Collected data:
-----

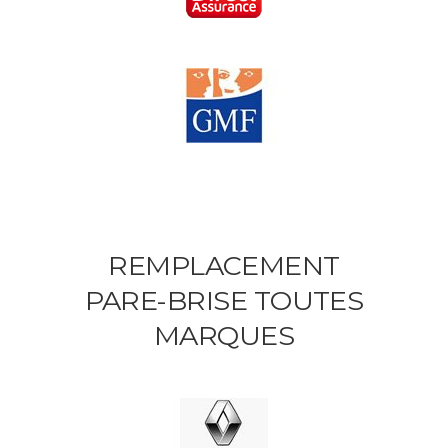
REMPLACEMENT
PARE-BRISE TOUTES
MARQUES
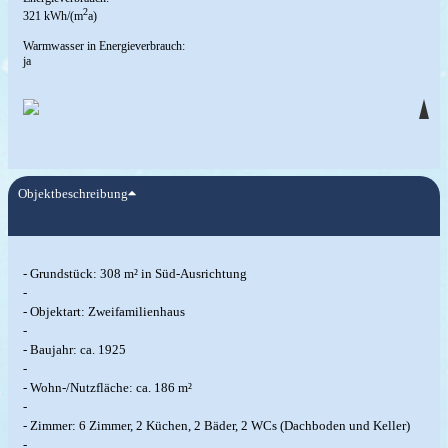
2
321 kWh/(m
a)
Warmwasser in Energieverbrauch:
ja
Objektbeschreibung
- Grundstück: 308 m² in Süd-Ausrichtung
-
- Objektart: Zweifamilienhaus
-
- Baujahr: ca. 1925
-
- Wohn-/Nutzfläche: ca. 186 m²
-
- Zimmer: 6 Zimmer, 2 Küchen, 2 Bäder, 2 WCs (Dachboden und Keller)
-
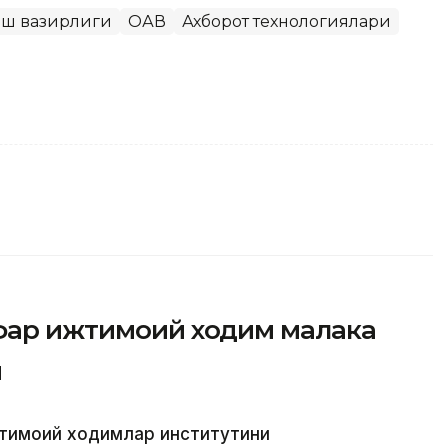
иш вазирлиги
ОАВ
Ахборот технологиялари
афар ижтимоий ходим малака
и
жтимоий ходимлар институтини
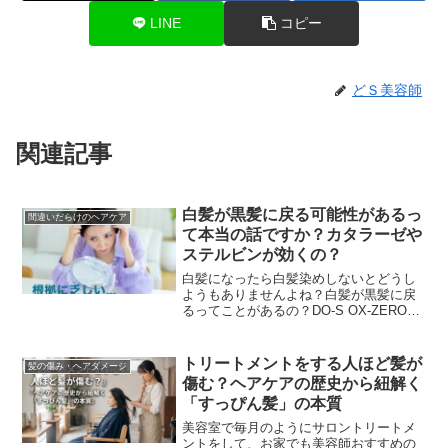
LINE
コピー
どＳ美容師
関連記事
白髪が黒髪に戻る可能性があるっ
間違いだらけのヘアケア
て本当の話ですか？カタラーゼや
ステルビンが効くの？
白髪になったら白髪染めしないとどうし
ようもありませんよね？白髪が黒髪に戻
るってことがあるの？DO-S OX-ZEROっ
て白髪の改善や予防になるって聞いたん
ですが本当ですか？白髪を黒髪に戻すに
は『スレル...
トリートメントをする人ほど髪が
髪の傷み・ヘアダメージ
傷む？ヘアケアの歴史から紐解く
「すっぴん髪」の本質
美容室で毎月のようにサロントリートメ
ントをして、お家でも美容師おすすめの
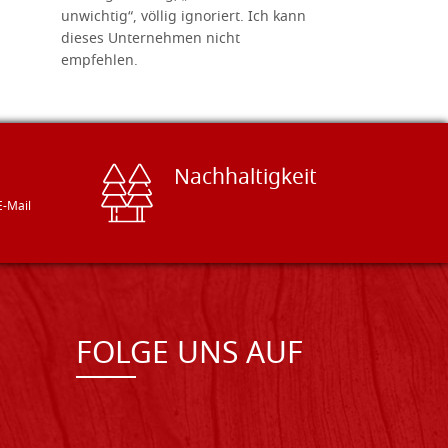
unwichtig“, völlig ignoriert. Ich kann
sind freun
dieses Unternehmen nicht
geben gern
empfehlen.
Besuch loh
Nachhaltigkeit
E-Mail
FOLGE UNS AUF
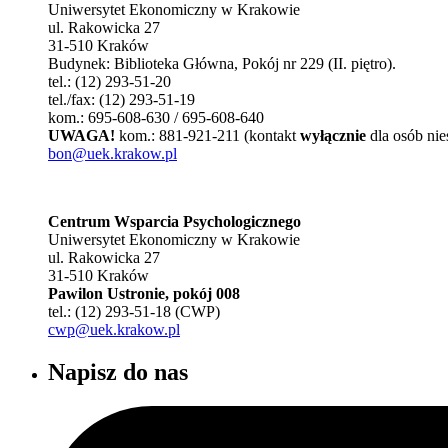
Uniwersytet Ekonomiczny w Krakowie
ul. Rakowicka 27
31-510 Kraków
Budynek: Biblioteka Główna, Pokój nr 229 (II. piętro).
tel.: (12) 293-51-20
tel./fax: (12) 293-51-19
kom.: 695-608-630 / 695-608-640
UWAGA!
kom.: 881-921-211 (kontakt
wyłącznie
dla osób nie
bon@uek.krakow.pl
Centrum Wsparcia Psychologicznego
Uniwersytet Ekonomiczny w Krakowie
ul. Rakowicka 27
31-510 Kraków
Pawilon Ustronie, pokój 008
tel.: (12) 293-51-18 (CWP)
cwp@uek.krakow.pl
Napisz do nas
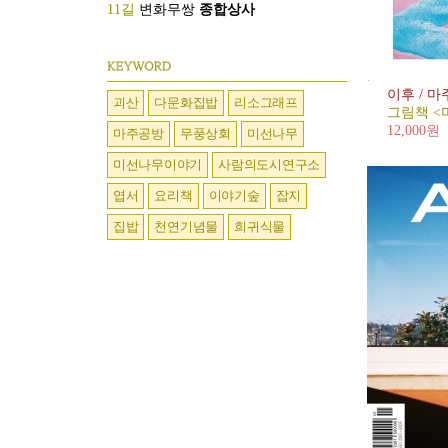
11길
변화무쌍
종합상사
이후 / 
괴산
다문화집밥
리소그래프
그림책 <
12,000원
마주공방
무풍상회
미선나무
미선나무이야기
사람의도시연구소
엽서
요리책
이야기숲
잡지
집밥
천연기념물
희귀식물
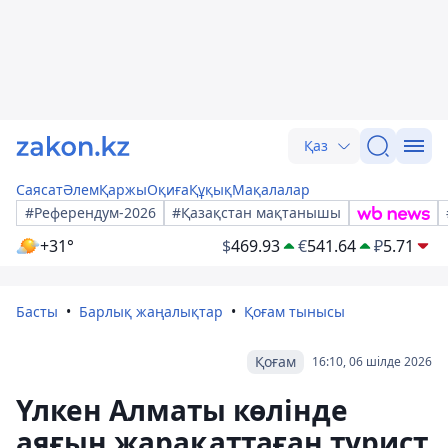
Қаз
Саясат
Әлем
Қаржы
Оқиға
Құқық
Мақалалар
#Референдум-2026
#Қазақстан мақтанышы
+31°
$
469.93
€
541.64
₽
5.71
Басты
Барлық жаңалықтар
Қоғам тынысы
Қоғам
16:10, 06 шілде 2026
Үлкен Алматы көлінде
аяғын жарақаттаған турист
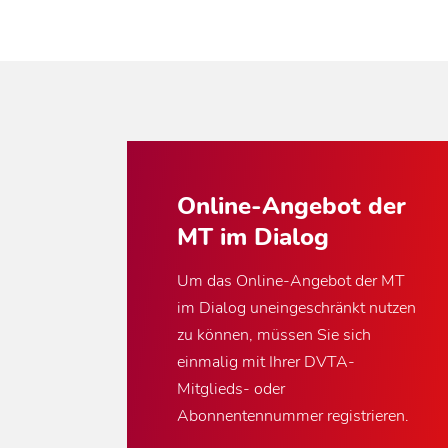
Online-Angebot der
MT im Dialog
Um das Online-Angebot der MT
im Dialog uneingeschränkt nutzen
zu können, müssen Sie sich
einmalig mit Ihrer DVTA-
Mitglieds- oder
Abonnentennummer registrieren.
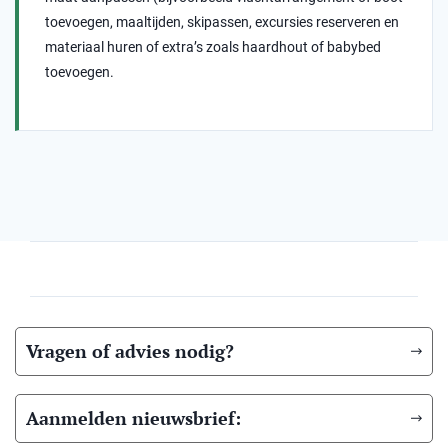
toevoegen, maaltijden, skipassen, excursies reserveren en
materiaal huren of extra’s zoals haardhout of babybed
toevoegen.
Vragen of advies nodig?
Aanmelden nieuwsbrief:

-----

Without the pictures, set down the lines above from the line with "- Grundstück: 308 m² in Süd-Ausrichtung" up to and including the line with "MT im Dialog" exactly as they stand.

PROBLEM SOLUTION -
- Grundstück: 308 m² in Süd-Ausrichtung
-
- Objektart: Zweifamilienhaus
-
- Baujahr: ca. 1925
-
- Wohn-/Nutzfläche: ca. 186 m²
-
- Zimmer: 6 Zimmer, 2 Küchen, 2 Bäder, 2 WCs (Dachboden und Keller)
-
иш вазирлиги
ОАВ
Ахборот технологиялари
афар ижтимоий ходим малака
и
жтимоий ходимлар институтини
LINE
コピー
どＳ美容師
関連記事
白髪が黒髪に戻る可能性があるっ
間違いだらけのヘアケア
て本当の話ですか？カタラーゼや
ステルビンが効くの？
白髪になったら白髪染めしないとどうし
ようもありませんよね？白髪が黒髪に戻
るってことがあるの？DO-S OX-ZEROっ
て白髪の改善や予防になるって聞いたん
ですが本当ですか？白髪を黒髪に戻すに
は『スレル...
トリートメントをする人ほど髪が
髪の傷み・ヘアダメージ
傷む？ヘアケアの歴史から紐解く
「すっぴん髪」の本質
美容室で毎月のようにサロントリートメ
ントをして、お家でも美容師おすすめの
unwichtig“, völlig ignoriert. Ich kann
sind freun
dieses Unternehmen nicht
geben gern
empfehlen.
Besuch loh
Nachhaltigkeit
E-Mail
FOLGE UNS AUF
Uniwersytet Ekonomiczny w Krakowie
ul. Rakowicka 27
31-510 Kraków
Budynek: Biblioteka Główna, Pokój nr 229 (II. piętro).
tel.: (12) 293-51-20
tel./fax: (12) 293-51-19
kom.: 695-608-630 / 695-608-640
UWAGA!
kom.: 881-921-211 (kontakt
wyłącznie
dla osób nie
bon@uek.krakow.pl
Centrum Wsparcia Psychologicznego
Uniwersytet Ekonomiczny w Krakowie
ul. Rakowicka 27
31-510 Kraków
Pawilon Ustronie, pokój 008
tel.: (12) 293-51-18 (CWP)
cwp@uek.krakow.pl
Napisz do nas
11길
변화무쌍
종합상사
이후 / 
괴산
다문화집밥
리소그래프
그림책 <
12,000원
마주공방
무풍상회
미선나무
미선나무이야기
사람의도시연구소
엽서
요리책
이야기숲
잡지
집밥
천연기념물
희귀식물
Қаз
Саясат
Әлем
Қаржы
Оқиға
Құқық
Мақалалар
#Референдум-2026
#Қазақстан мақтанышы
+31°
$
469.93
€
541.64
₽
5.71
Басты
Барлық жаңалықтар
Қоғам тынысы
Қоғам
16:10, 06 шілде 2026
Үлкен Алматы көлінде
аяғын жарақаттаған турист
Online-Angebot der
MT im Dialog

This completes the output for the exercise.